- Citizenship: Canadian
- Education: University of Montreal (BA, MA)
- Occupation: Civil servant
- Employer: Government of Canada
- Known for: Librarian and Archivist of Canada (Interim)
- Office: Interim Librarian and Archivist of Canada
- Predecessor: Daniel J. Caron
- Successor: Guy Berthiaume

= Hervé Déry =

Hervé Déry is a civil servant who was the Interim Librarian and Archivist of Canada from May 24, 2013, until June 22, 2014.

==Education and career==
Déry is a graduate of the University of Montreal, where he obtained a Bachelor's and a Master's degree in Economics.

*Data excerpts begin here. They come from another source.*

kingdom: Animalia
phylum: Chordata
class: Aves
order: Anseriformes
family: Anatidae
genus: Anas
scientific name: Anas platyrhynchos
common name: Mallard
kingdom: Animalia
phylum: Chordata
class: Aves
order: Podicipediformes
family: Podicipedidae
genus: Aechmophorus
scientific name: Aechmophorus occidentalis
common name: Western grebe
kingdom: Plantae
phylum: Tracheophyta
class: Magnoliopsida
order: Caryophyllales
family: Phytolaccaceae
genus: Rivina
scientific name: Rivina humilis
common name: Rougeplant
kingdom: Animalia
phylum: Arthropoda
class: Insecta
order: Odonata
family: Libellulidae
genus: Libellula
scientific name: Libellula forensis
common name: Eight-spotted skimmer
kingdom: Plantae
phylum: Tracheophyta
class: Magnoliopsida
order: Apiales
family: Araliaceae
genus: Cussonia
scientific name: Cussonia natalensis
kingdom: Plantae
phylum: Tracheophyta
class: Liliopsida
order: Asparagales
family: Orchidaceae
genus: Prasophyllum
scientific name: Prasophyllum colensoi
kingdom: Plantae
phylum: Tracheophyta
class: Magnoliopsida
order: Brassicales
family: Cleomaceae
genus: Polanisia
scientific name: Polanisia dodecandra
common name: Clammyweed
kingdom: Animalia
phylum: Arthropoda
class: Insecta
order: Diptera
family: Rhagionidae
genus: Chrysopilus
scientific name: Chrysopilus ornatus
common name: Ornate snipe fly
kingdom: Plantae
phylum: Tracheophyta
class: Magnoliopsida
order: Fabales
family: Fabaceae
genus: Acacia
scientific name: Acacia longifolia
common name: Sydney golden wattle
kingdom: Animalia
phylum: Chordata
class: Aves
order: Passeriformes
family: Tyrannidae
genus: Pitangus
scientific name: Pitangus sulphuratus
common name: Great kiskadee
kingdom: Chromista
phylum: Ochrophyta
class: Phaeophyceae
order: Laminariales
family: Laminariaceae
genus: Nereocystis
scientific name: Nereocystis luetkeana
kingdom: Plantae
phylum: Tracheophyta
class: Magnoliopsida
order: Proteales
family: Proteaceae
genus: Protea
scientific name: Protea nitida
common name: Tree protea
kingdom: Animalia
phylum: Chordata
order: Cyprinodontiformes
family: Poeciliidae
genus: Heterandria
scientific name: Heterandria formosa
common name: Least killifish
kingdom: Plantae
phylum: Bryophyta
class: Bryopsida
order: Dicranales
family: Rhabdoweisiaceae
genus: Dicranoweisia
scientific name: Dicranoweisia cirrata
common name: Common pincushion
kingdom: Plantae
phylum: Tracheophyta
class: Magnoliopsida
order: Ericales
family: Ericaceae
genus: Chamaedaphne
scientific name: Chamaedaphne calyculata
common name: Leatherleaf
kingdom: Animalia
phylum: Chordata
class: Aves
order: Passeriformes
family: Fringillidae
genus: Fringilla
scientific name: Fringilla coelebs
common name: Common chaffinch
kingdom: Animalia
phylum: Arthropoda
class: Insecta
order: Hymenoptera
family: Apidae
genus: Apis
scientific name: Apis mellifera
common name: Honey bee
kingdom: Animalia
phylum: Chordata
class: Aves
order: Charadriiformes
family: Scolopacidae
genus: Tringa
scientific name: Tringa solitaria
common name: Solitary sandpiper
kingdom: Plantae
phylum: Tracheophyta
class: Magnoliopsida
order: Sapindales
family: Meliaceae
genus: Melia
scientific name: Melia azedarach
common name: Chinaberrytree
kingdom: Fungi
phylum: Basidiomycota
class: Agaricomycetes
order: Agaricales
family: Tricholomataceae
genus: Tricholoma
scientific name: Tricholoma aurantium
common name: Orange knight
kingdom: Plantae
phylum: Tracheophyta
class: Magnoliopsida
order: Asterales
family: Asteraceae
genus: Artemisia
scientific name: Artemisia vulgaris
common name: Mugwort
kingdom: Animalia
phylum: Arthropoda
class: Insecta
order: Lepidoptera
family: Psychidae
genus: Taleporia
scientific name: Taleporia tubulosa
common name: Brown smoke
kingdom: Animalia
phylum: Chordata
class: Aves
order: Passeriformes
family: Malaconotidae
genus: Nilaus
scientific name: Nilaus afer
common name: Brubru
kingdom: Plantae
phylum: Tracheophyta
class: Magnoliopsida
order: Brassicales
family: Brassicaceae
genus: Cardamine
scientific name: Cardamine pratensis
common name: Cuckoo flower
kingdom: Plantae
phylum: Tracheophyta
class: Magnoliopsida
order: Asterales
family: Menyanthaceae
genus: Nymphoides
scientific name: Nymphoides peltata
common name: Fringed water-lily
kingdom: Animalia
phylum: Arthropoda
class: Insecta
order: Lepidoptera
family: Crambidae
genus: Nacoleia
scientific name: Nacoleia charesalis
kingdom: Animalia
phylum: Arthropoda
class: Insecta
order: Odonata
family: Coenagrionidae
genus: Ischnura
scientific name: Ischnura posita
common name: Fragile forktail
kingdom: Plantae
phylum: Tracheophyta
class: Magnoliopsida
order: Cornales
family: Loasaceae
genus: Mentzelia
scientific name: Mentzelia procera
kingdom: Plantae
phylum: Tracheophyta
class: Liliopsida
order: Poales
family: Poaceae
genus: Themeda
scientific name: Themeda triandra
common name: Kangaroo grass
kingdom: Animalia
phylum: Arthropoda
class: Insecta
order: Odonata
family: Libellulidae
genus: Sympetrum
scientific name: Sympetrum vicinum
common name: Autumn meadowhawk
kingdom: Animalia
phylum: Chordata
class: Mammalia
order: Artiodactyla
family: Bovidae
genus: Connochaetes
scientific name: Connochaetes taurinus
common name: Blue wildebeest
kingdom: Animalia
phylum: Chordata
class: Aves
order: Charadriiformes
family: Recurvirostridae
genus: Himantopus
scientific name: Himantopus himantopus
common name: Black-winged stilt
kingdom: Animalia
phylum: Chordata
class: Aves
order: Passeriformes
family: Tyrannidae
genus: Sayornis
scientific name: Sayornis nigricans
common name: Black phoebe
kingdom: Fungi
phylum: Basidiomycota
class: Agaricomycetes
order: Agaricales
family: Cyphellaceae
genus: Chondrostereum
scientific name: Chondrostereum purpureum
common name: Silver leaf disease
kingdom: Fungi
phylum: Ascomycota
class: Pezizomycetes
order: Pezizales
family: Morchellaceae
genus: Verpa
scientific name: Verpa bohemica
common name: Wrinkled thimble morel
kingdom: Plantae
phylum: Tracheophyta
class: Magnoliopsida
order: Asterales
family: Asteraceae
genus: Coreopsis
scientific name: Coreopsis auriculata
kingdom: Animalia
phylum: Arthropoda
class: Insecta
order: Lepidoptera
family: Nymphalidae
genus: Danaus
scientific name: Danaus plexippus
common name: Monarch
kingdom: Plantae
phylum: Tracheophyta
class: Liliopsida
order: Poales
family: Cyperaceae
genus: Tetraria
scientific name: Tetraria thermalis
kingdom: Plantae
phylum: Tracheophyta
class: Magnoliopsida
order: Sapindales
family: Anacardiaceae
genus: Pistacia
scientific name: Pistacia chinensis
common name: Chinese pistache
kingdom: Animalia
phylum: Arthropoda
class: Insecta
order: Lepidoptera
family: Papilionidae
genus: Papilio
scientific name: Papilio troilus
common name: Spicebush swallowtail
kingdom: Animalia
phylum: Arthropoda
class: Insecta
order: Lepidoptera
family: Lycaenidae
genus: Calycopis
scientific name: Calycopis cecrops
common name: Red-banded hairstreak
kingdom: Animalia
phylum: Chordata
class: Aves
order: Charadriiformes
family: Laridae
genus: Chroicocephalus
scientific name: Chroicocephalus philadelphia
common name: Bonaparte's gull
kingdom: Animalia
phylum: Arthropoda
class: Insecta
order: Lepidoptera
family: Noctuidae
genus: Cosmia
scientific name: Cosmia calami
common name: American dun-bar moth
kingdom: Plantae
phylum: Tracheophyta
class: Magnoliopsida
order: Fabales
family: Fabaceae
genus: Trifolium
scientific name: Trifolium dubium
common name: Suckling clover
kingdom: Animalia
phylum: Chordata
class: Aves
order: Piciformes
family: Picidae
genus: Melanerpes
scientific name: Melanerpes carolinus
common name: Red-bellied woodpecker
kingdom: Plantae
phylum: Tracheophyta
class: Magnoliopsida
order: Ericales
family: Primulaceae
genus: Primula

He has held various senior federal government positions since 1982. He served as the Assistant Deputy Minister and Corporate Secretary, Policy and Collaboration Sector at Library and Archives Canada (LAC) from March 2012. He was appointed Interim Librarian and Archivist of Canada by then Minister of Canadian Heritage James Moore on May 24, 2013, and by the Governor in Council on November 23, 2013 at Her Majesty's pleasure. On April 14, 2014 Guy Berthiaume was appointed Librarian and Archivist of Canada by Minister of Canadian Heritage Shelly Glover for a five-year term commencing June 23, 2014.